Haliç için eski Turgut Özal’ın Belediye Başkanlarından Bedrettin Dalan zamanından beri çalışmalar yapılır. Sonunda bir başarı elde edilmiş olacak ki şimdiki Belediye Başkanı Ali Müfit Gürtuna Haliç sularında yüzmüş. Koli basili ölçümleri kabul edilebilecek düzeyin çok altında çıkmış. Ne kadar sevindirici.
Kadıköy’ün de eski Haliç’e benzeyen bir deresi var. Kurbağalı dere. Şimdi diyorum ki Sayın Ali Müfit Gürtuna’nın cesareti varsa –yüzsün demiyorum- ayaklarını Yoğurtçu Park taraflarında 10 saniye için suya soksun.
Bu dere çok ünlüdür. Bana mı öyle geliyor bilmiyorum ama son zamanlarda buradan yayılan koku dayanılmaz bir hal aldı. İğrenç. Fenerbahçe stadının karşısındaki köprüden yürüyerek geçerken nefesimi tutmaya çalışıyorum, tutamıyorum, o yüzden geçtikten sonra baygınlık geçiriyorum.

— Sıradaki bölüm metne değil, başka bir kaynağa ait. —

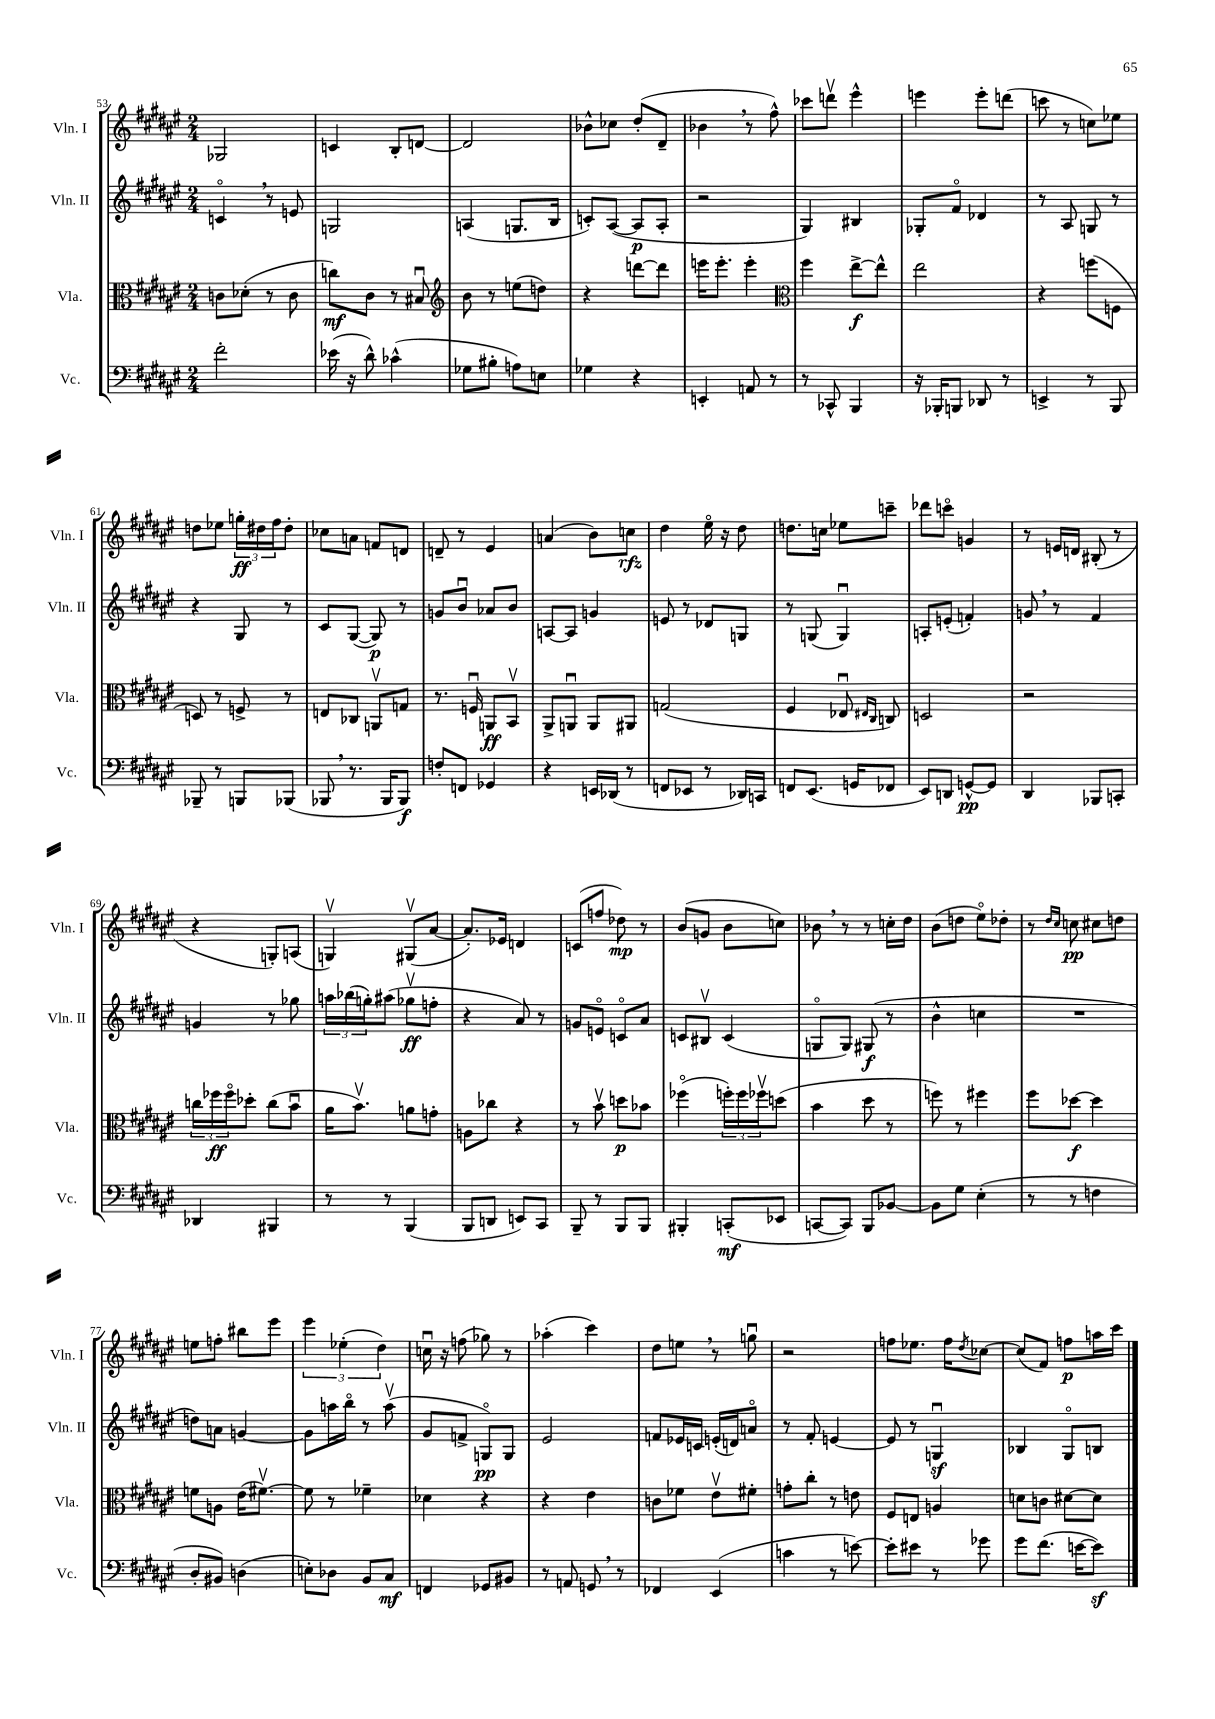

**kern	**kern	**kern	**kern
*staff4	*staff3	*staff2	*staff1
*clefF4	*clefC3	*clefG2	*clefG2
*k[f#c#g#d#a#e#]	*k[f#c#g#d#a#e#]	*k[f#c#g#d#a#e#]	*k[f#c#g#d#a#e#]
*M2/4	*M2/4	*M2/4	*M2/4
2f#'\	8c\L	4co/	2G-/
.	(8d-'\J	.	.
.	8r	8r	.
.	8c\	8e/	.
=	=	=	=
(16e-\	8cc\L)	2G/	4c/
16r	.	.	.
8d#^^\)	8c#\J	.	.
(4c-^^\	8r	.	8B'/L
.	8B#u/	.	[8d/J
=	=	=	=
*	*clefG2	*	*
8G-\L	8b\	(4A/	2d/]
8B#'\J	8r	.	.
8A\L)	(8ee\L	8.G/L	.
8E\J	8dd\J)	.	.
.	.	16B/Jk	.
=	=	=	=
4G-\	4r	8c'/L)	8b-^^\L
.	.	([8A#/J	8cc-\J
4r	[8ddd\L	8A#/]L	(8dd#'/L
.	8ddd\]J	8A#'/J	8d#~/J
=	=	=	=
4EE'/	16eee\LK	2r	4b-\
.	8.eee'\J	.	.
8AA/	4eee'\	.	8r
8r	.	.	8ff#^^\)
=	=	=	=
*	*clefC3	*	*
8r	4ff#\	4G#/)	8ccc-\L
8CC-^^/	.	.	8dddv\J
4BBB/	[8ee#^\L	4B#/	4eee#^^\
.	8ee#^^\]J	.	.
=	=	=	=
16r	2ee#\	8G-'/L	4eee\
16BBB-'/LK	.	.	.
8BBB/J	.	8f#o/J	.
8DD-/	.	4d-/	8eee'\L
8r	.	.	(8ddd\J
=	=	=	=
4EE^/	4r	8r	8ccc\
.	.	8A#/	8r
8r	(8ff\L	8G/	8cc\L)
8BBB/	8F\J	8r	8ee-\J
=	=	=	=
8BBB-~/	8D/)	4r	8dd\L
8r	8r	.	8ee-\J
8BBB/L	8F^/	8G#/	24gg'\LL
.	.	.	24dd#\
.	.	.	24ff#\J
(8BBB-/J	8r	8r	8dd#'\J
=	=	=	=
8BBB-/	8E/L	8c#/L	8cc-\L
8.r	8C-/J	([8G#/J	8a\J
.	8AAv/L	8G#/])	8f/L
16BBB-/LK	.	.	.
8BBB-/J)	8G/J	8r	8d/J
=	=	=	=
8F'/L	8.r	8g/L	8d~/
8FF/J	.	8bu/J	8r
.	16Fu/	.	.
4GG-/	8AA/L	8a-/L	4e#/
.	8BBv/J	8b/J	.
=	=	=	=
4r	8AA#^/L	[8A/L	(4a/
.	8AAu/J	8A/]J	.
16EE/LL	8AA/L	4g/	8b\L)
(16DD-/JJ	.	.	.
8r	8AA#/J	.	8cc\J
=	=	=	=
8FF/L	(2G/	8e/	4dd#\
8EE-/J	.	8r	.
8r	.	8d-/L	16ee#o\
.	.	.	16r
16DD-/LL)	.	8G/J	8dd#\
16CC/JJ	.	.	.
=	=	=	=
8FF/L	4F#/	8r	8.dd\L
(8.EE#/J	.	(8G/	.
.	.	.	16cc\Jk
.	8E-u/	4Gu/)	8ee-\L
16GG/LK	.	.	.
.	16qqE#/LL	.	.
.	16qqC#/JJ	.	.
8FF-/J	8C/)	.	8ccc~\J
=	=	=	=
8EE#/L)	2D/	8A'/L	8ddd-\L
8DD/J	.	(8e'/J	8ccco\J
[8GG^^/L	.	4f'/)	4g/
8GG/]J	.	.	.
=	=	=	=
4DD#/	2r	8g/	8r
.	.	8r	16e/LL
.	.	.	16d/JJ
8BBB-/L	.	4f#/	(8B#'/
8CC'/J	.	.	8r
=	=	=	=
4DD-/	24cc\LL	4g/	4r
.	24ff-\	.	.
.	24ff-o\J	.	.
.	8dd-'\J	.	.
4BBB#/	(8cc\L	8r	8G'/L)
.	8bu\J	8gg-\	(8A/J
=	=	=	=
8r	16a#\LK	24aa\LL	4Gv/)
.	.	(24bb-\	.
.	8.bv\J)	.	.
.	.	24gg'\J)	.
8r	.	(8aa#\J	.
(4BBB/	8a\L	8gg-v\L	(8G#v/L
.	8g'\J	8ff'\J	[8a#/J
=	=	=	=
8BBB/L	8A\L	4r	8.a#'/]L)
8DD/J	8cc-\J	.	.
.	.	.	16e-/Jk
8EE/L)	4r	8a#/)	4d/
8CC#/J	.	8r	.
=	=	=	=
8BBB~/	8r	8g/L	(8c/L
8r	8bv\	8eo/J	8ff/J
8BBB/L	8dd\L	8co/L	8dd-\)
8BBB/J	8b-\J	8a#/J	8r
=	=	=	=
4BBB#'/	(4ff-o\	8c/L	(8b/L
.	.	8B#v/J	8g/J
(8CC'/L	24ff'\LL)	(4c/	8b\L
.	24ff\	.	.
.	24ff-v\J	.	.
8EE-/J	(8dd\J	.	8cc\J)
=	=	=	=
[8CC/L	4b\	8Go/L	8b-\
8CC/]J)	.	8G/J)	8r
8BBB/L	8dd#\	(8G#/	8r
[8BB-/J	8r	8r	16cc'\LL
.	.	.	16dd#\JJ
=	=	=	=
8BB-\]L	8ff\)	4b^^\	(8b\L
8G#\J	8r	.	8dd\J
(4E#'\	4ff#\	4cc\	8ee#o\L)
.	.	.	8dd-'\J
=	=	=	=
8r	8ff#\L	2r	8r
.	.	.	16qqdd#/LL
.	.	.	16qqcc#/JJ
8r	[8dd-\J	.	8cc\
4F\	4dd-\]	.	8cc#\L
.	.	.	8dd\J
=	=	=	=
8D#'/L	8f\L	8dd\L)	8ee\L
8BB#/J)	8A\J	8a\J	8ff'\J
(4D\	(16e#\LK	[4g/	8bb#\L
.	[8.f#v\J)	.	.
.	.	.	8eee#\J
=	=	=	=
8E'\L)	8f#\]	8g\]L	6eee#\
8D-\J	8r	16aa\L	.
.	.	.	(6ee-'\
.	.	16bbo\JJ	.
8BB/L	4f-~\	8r	.
.	.	.	6dd#\)
8C#/J	.	(8aav\	.
=	=	=	=
4FF/	4d-\	8g#/L	16ccu\
.	.	.	16r
.	.	8f^/J	(8ff\
8GG-/L	4r	8Go/L)	8gg-\)
8BB#/J	.	8G/J	8r
=	=	=	=
8r	4r	2e#/	(4aa-'\
8AA/	.	.	.
8GG/	4e#\	.	4ccc#\)
8r	.	.	.
=	=	=	=
4FF-/	8c\L	8f/L	8dd#\L
.	8f-\J	16e-/L	8ee\J
.	.	16c/JJ	.
(4EE#/	8e#v\L	(16e'/LL	8r
.	.	16d/J)	.
.	8f#'\J	8ao/J	8ggu\
=	=	=	=
4c\	8g'\L	8r	2r
.	8cc#'\J	8f#'/	.
8r	8r	[4e/	.
[8e\)	8e\	.	.
=	=	=	=
8e'\]L	8F#/L	8e/]	8ff\L
8e#\J	8E/J	8r	8.ee-\J
8r	4A/	4Gu/	.
.	.	.	16ff\LK
.	.	.	8qdd#/
8g-\	.	.	[8cc-\J
=	=	=	=
8g#\L	8d\L	4B-/	(8cc-/]L
(8.f#\J	8c\J	.	8f#/J)
.	[8d#\L	8G#o/L	8ff\L
[16e\LK	.	.	.
8e\]J)	8d#\]J	8B/J	16aa\L
.	.	.	16ccc#\JJ
==	==	==	==
*-	*-	*-	*-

Pis koku çevredeki evlerin yatak odalarına kadar giriyor. Köprünün yanındaki Yoğurtçu parkta kimse oturup dinlenemiyor. Sağlık için de son derece sakıncalı. Adı dere olan su yolu açık bir lağıma dönüşmüş durumda.
Bildiğim kadarıyla bu dere Kadıköy’e gelip Marmara Denizine kavuşana kadar başka iki belediye sınırlarından daha geçiyormuş. Diğer iki belediyede yaşayanların pis suları denizin ağzında birikiyor. Dereye kimse sahip çıkmıyor. Önceki belediyeler, dere son olarak Kadıköy’de, yani solcuların, gomonistlerin, dinsizlerin, gavurların, satanistlerin yaşadığı yerde bittiği için ne olduğuna hiç aldırmıyorlar. Kadıköy Belediyesi başlangıçtan önlem alınmadığı için bir başına bir şey yapamıyor. Burada iş Büyükşehir Belediyesine düşüyor. Aynı zamanda devlet yöneticilerine. Eğer İzmir’in girişinde duyulan koku da giderildiyse, Türkiye’de böyle rezalet durumda olan bir burası kaldı.
Hem yakışmıyor, hem rahatsız edici, hem sağlığa son derece zararlı. Yapılacak iş aslında son derece basit: Derenin başından itibaren boylu boyunda kanalizasyon hattı döşenecek. Böyle bir işlem lüks olmaktan çıkmış durumda. Yapılmasını beklemek yurttaşlık hakkımızdır.
“Yapacak gücümüz yok” demeyin, inanmam.